Here was the problem: parse a sequence of data "items" from an input text, where a data item may contains references to other data items within the same text. A two-pass parser was just too much hassle, because the data format is formidably complex and layered. Being a fan of evolutionary development (since Python code is so easily refactorable), I wrote a one-pass parser to start with, which of course could only handle backward references (ie, to data already parsed).

The item parsing code goes several method calls deep. When a reference is parsed, the find() method is called to resolve the reference. The first implementation of find() simply raised a LookupError if it failed. What I wanted to do was use coroutines, since then find() could simply switch to another coroutine instead of raising LookupError, and get resumed later on... ideally once the item it wanted had been parsed. Since calls to find() were done several method calls deep, however, I couldn't easily use 2.5's generator send() to implement coroutines.

With stackless it was a breeze. Each item gets parsed in its own tasklet. The find() method, if unsuccessful, simply suspends the tasklet, and re-tries when awoken. Once all items have been done, the suspended tasklets are repeatedly woken until either all have terminated or they all re-suspend, which indicates an illegal reference loop.

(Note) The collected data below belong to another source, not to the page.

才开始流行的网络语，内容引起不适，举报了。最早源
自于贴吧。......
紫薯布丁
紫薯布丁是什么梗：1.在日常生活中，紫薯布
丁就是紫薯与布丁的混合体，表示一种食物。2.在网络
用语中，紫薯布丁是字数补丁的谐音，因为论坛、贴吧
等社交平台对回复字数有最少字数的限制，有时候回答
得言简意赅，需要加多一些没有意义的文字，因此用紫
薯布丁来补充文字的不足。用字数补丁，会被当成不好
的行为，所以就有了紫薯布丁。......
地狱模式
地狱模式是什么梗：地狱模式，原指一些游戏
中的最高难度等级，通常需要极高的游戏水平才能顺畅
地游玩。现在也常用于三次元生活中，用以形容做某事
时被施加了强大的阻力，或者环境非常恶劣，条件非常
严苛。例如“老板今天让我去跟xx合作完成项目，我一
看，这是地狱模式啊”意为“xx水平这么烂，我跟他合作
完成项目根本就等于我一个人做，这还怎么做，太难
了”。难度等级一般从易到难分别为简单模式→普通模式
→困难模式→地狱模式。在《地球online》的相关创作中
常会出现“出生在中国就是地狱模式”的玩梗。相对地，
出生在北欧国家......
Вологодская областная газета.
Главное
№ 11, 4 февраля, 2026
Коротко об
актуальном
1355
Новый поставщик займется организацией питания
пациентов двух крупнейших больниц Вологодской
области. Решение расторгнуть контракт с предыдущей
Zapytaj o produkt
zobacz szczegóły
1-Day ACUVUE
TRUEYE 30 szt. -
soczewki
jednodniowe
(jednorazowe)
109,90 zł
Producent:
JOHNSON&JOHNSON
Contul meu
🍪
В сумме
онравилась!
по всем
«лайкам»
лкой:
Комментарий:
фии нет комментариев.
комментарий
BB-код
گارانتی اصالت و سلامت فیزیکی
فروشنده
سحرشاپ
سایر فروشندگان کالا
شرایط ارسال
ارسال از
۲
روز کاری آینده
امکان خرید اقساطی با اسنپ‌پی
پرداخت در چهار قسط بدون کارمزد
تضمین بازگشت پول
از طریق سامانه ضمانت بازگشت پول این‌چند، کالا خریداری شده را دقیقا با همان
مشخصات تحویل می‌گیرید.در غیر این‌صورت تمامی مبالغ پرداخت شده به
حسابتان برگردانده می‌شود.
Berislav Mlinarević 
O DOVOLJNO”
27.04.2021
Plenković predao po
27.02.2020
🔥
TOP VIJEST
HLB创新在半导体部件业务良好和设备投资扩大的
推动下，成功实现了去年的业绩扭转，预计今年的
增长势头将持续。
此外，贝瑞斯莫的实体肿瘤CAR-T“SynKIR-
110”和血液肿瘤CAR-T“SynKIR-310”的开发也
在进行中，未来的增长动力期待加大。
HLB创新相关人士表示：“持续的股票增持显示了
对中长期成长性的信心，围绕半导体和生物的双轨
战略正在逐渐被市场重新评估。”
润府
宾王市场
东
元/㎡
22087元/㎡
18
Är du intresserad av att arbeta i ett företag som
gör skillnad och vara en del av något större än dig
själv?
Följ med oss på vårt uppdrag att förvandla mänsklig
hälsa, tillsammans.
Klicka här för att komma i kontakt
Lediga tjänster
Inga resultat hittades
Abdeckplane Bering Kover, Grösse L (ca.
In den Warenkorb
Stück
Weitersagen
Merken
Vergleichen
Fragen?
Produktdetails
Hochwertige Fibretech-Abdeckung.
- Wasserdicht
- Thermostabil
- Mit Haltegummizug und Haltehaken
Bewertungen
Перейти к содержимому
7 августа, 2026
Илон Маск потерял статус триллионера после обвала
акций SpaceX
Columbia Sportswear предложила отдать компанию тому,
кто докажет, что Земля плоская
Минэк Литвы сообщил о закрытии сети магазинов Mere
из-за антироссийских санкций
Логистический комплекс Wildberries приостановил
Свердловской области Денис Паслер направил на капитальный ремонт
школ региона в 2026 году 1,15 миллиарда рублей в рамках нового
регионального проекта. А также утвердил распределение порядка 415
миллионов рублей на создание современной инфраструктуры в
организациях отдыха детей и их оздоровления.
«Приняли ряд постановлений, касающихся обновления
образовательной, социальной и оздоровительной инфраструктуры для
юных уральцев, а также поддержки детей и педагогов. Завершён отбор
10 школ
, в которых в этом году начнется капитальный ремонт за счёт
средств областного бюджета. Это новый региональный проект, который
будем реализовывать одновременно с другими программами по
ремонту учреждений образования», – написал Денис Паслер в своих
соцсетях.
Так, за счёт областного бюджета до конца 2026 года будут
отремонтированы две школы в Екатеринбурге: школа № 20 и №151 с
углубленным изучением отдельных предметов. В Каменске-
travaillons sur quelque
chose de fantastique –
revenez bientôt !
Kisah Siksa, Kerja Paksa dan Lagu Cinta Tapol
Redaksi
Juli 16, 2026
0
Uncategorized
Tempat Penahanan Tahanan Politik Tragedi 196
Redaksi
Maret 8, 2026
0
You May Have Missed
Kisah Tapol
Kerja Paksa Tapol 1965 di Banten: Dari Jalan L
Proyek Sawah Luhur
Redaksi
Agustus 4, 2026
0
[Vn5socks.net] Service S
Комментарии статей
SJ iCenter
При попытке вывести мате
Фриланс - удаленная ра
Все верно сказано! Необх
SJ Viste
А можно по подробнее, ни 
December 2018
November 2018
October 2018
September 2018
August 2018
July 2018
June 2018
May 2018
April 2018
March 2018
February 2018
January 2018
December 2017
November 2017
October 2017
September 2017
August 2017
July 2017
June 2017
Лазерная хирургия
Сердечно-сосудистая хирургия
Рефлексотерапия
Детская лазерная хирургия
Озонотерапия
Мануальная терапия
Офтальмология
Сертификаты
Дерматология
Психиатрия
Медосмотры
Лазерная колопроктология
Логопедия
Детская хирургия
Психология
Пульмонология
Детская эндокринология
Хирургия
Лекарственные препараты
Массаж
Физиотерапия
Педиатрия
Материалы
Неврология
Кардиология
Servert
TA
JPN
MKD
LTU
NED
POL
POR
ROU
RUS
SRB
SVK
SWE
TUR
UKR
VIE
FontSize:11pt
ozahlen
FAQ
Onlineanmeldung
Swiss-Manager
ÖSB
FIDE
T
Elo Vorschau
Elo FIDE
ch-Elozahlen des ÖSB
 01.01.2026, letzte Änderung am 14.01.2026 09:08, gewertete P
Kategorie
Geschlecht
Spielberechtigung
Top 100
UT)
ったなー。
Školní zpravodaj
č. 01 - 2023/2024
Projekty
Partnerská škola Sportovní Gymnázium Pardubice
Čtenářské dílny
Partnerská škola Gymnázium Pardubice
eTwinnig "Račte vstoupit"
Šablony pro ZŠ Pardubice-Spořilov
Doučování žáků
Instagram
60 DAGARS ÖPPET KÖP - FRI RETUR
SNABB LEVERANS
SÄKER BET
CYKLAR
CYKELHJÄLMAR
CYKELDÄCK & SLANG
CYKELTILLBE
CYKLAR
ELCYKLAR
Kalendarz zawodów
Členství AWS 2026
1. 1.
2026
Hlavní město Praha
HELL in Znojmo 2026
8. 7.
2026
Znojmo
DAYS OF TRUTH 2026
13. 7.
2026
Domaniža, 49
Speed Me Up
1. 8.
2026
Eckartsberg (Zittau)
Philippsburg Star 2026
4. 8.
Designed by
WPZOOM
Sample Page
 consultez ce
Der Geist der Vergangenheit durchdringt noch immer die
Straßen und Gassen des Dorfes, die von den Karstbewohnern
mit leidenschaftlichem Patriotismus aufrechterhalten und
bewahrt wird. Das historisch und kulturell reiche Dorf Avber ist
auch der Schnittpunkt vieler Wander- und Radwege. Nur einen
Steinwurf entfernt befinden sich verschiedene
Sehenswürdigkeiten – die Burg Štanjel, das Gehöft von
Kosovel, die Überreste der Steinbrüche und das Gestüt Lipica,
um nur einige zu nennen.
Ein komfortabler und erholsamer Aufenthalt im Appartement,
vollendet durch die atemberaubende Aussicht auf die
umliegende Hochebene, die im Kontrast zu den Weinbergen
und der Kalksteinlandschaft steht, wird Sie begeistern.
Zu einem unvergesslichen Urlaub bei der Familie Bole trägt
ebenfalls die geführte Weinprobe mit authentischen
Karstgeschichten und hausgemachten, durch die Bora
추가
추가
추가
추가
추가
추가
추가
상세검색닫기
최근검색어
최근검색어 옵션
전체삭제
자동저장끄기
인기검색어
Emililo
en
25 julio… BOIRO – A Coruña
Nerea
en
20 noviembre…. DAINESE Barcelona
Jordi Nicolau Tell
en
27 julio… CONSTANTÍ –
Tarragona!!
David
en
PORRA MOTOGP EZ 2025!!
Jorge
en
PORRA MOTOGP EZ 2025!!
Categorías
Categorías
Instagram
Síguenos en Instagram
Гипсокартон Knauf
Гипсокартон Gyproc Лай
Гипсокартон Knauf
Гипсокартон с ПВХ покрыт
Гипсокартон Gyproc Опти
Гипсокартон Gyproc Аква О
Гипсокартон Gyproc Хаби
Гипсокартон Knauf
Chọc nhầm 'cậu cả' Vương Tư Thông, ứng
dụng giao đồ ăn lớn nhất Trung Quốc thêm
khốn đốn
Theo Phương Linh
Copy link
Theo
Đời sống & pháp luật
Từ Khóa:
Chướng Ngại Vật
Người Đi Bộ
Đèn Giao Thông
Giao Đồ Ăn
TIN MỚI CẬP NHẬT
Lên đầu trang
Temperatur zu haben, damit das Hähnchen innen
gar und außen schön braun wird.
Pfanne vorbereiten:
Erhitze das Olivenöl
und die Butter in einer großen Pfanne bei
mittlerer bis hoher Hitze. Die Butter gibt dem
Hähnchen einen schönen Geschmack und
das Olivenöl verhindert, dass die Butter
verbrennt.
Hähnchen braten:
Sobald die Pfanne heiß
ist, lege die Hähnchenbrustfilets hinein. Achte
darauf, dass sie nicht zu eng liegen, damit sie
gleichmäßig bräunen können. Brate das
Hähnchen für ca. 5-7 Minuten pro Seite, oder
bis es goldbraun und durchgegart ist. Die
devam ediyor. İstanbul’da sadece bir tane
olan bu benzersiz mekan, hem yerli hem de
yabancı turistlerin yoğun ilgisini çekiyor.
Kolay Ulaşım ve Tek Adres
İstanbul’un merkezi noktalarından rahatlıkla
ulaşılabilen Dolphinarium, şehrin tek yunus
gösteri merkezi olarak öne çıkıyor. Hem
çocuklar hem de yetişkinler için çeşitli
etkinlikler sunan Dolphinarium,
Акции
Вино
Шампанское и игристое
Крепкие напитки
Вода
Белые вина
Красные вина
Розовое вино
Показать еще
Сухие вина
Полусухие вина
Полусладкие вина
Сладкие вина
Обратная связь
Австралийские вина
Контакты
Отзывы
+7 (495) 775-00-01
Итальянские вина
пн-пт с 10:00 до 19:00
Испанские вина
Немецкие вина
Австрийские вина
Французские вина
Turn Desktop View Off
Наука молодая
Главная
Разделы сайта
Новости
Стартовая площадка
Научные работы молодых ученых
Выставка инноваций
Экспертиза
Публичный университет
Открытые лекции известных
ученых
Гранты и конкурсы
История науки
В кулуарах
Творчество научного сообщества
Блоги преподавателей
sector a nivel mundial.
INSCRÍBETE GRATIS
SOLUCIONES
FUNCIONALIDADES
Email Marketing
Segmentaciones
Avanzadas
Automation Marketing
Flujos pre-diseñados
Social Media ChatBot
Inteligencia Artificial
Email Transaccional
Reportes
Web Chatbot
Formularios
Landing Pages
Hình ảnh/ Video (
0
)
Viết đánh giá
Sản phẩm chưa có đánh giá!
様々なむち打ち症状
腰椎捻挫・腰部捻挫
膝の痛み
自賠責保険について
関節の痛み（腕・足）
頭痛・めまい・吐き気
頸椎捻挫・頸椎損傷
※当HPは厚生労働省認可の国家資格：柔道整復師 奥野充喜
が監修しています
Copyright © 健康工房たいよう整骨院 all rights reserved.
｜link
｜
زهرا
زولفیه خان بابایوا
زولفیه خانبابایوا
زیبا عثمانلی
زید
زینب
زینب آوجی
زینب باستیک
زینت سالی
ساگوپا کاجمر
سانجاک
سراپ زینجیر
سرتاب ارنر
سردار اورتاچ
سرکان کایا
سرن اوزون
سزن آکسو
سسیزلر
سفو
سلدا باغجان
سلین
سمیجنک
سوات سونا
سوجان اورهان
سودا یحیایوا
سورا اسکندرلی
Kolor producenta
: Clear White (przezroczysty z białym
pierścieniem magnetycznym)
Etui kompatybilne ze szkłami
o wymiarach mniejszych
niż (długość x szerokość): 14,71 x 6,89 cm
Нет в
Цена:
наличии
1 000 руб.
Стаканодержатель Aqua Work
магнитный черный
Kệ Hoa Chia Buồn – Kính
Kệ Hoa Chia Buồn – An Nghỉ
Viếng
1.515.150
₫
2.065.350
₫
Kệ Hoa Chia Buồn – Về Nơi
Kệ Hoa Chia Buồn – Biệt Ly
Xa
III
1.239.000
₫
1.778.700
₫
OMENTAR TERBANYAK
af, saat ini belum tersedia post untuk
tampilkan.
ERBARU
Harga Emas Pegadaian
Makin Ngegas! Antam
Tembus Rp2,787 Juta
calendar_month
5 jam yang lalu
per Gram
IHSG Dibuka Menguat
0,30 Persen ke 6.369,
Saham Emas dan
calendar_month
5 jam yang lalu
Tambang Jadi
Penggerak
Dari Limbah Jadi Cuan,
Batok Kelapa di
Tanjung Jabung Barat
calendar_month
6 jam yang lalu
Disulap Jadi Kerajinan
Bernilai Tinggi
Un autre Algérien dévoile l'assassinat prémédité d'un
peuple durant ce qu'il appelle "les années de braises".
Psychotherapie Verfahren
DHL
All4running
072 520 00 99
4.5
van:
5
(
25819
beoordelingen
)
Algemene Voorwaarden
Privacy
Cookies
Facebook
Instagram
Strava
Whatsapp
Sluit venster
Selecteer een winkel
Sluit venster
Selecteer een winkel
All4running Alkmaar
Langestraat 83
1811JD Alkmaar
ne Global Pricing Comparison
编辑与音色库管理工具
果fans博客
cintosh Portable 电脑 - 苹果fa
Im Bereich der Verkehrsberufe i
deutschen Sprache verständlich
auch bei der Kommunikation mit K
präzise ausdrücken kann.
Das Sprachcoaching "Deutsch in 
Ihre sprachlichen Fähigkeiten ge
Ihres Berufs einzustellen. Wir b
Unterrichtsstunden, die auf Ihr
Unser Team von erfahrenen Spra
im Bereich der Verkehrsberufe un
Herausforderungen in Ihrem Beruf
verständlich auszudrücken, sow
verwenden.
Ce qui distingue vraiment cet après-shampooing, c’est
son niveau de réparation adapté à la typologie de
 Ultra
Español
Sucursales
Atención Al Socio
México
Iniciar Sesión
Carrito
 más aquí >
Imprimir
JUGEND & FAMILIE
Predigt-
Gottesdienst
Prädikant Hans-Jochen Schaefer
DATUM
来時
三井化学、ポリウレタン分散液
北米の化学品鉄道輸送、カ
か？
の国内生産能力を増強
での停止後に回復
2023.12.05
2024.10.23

What I expected to take a day or two took me a couple of hours, and the parsing code remains simple, since I didn't have to involute it into a two-pass monstrosity. How neat is that?

Steve said...

Neat enough to make me wish it wasn't a separate download ...

Anonymous said...

Anonymous, Is your code or sniplets of it online anywhere? I'd love to see how this looks.

Unknown said...

Stackless Python Tutorials and Resources
http://islab.org/stackless/

Telavian said...

Writing a two pass parser is not that difficult. I bet your implementation is more difficult to follow than a simple two pass parser.

Steve said...

@Telavian: Did you by any chance add this comment to the wrong post? I don't understand how it's supposed to be relevant. Perhaps you could enlighten me?